▶ [Work to complete]
The goal is a clean copy of all the data below, with pictures dropped and everything else retyped exactly.

▶ [Recorded information]
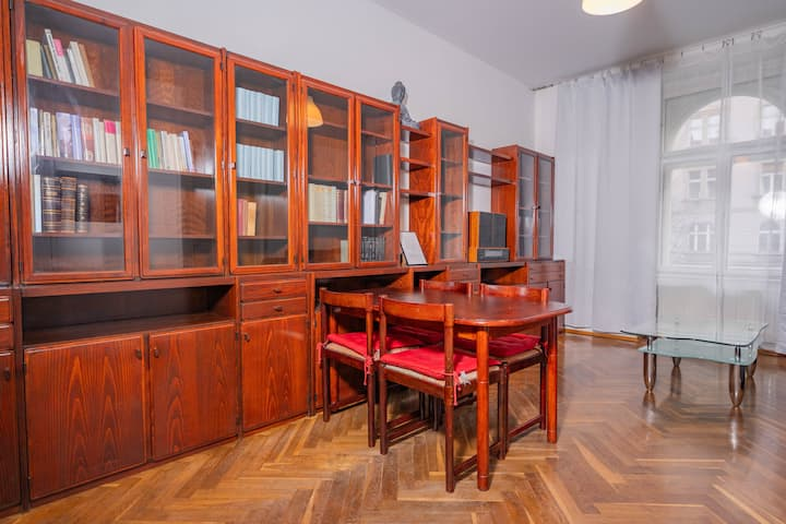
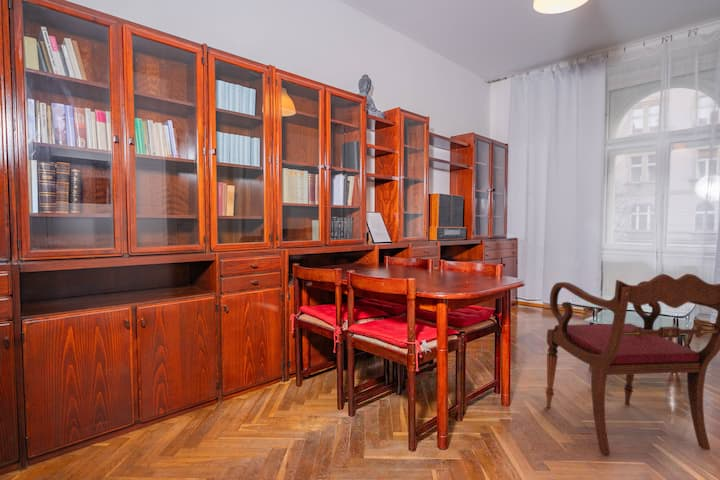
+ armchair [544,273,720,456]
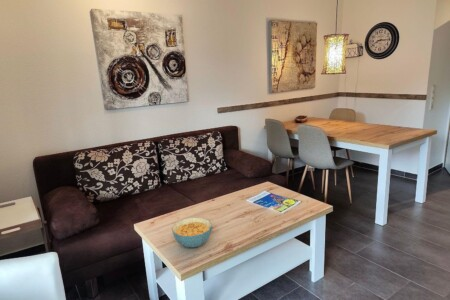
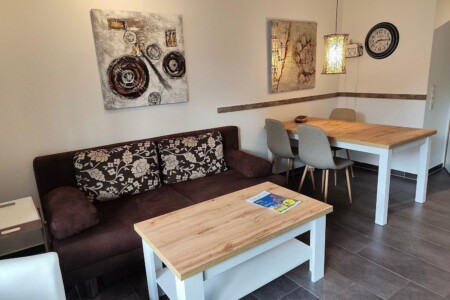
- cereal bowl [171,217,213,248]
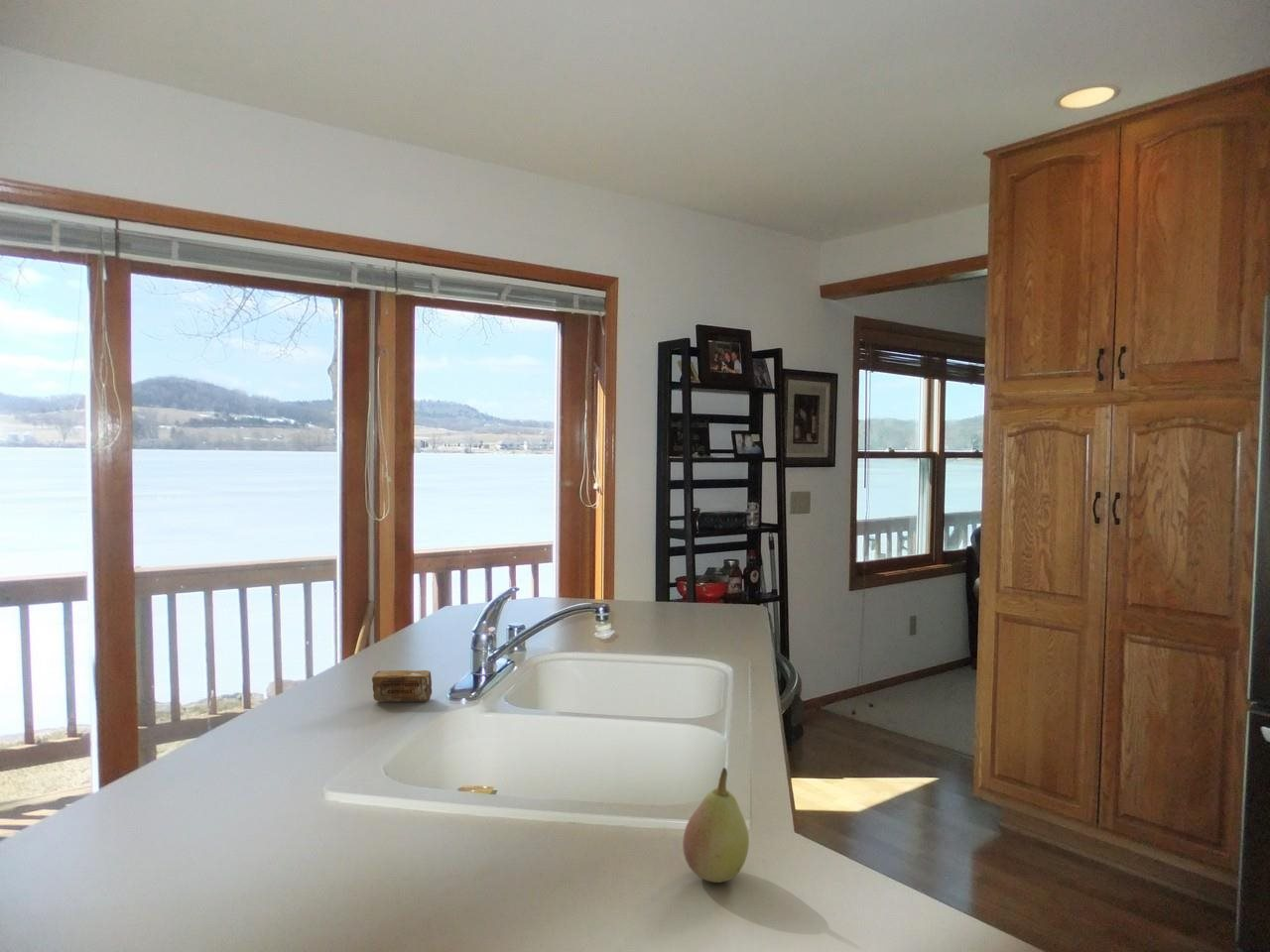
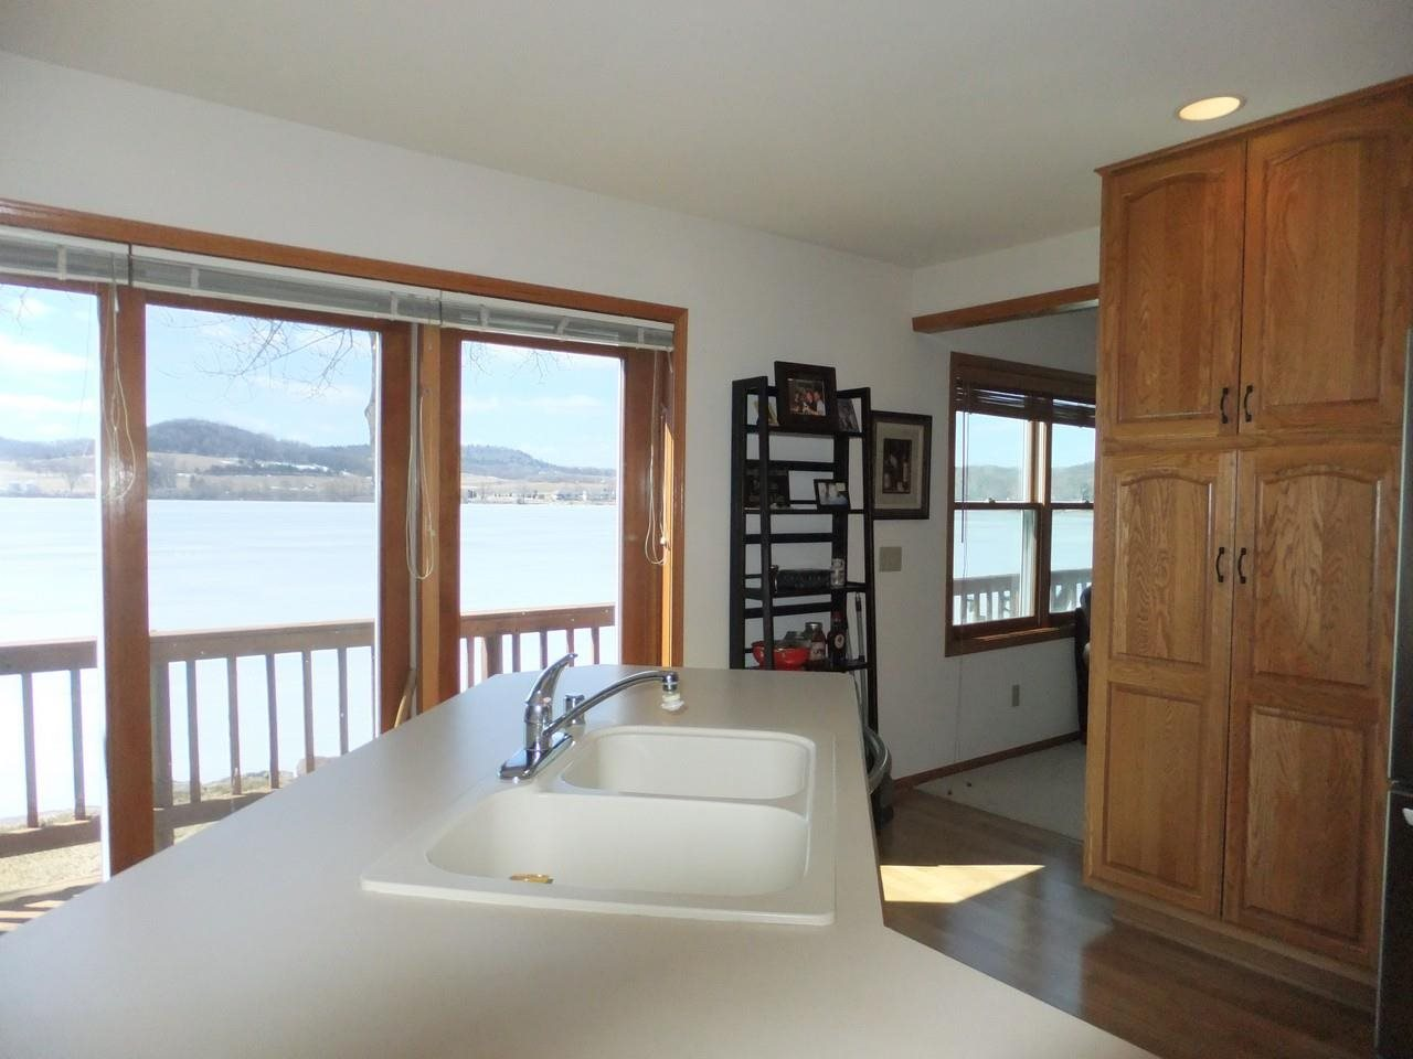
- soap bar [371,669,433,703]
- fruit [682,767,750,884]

▶ [Response box]
+ armchair [544,273,720,456]
- cereal bowl [171,217,213,248]
- soap bar [371,669,433,703]
- fruit [682,767,750,884]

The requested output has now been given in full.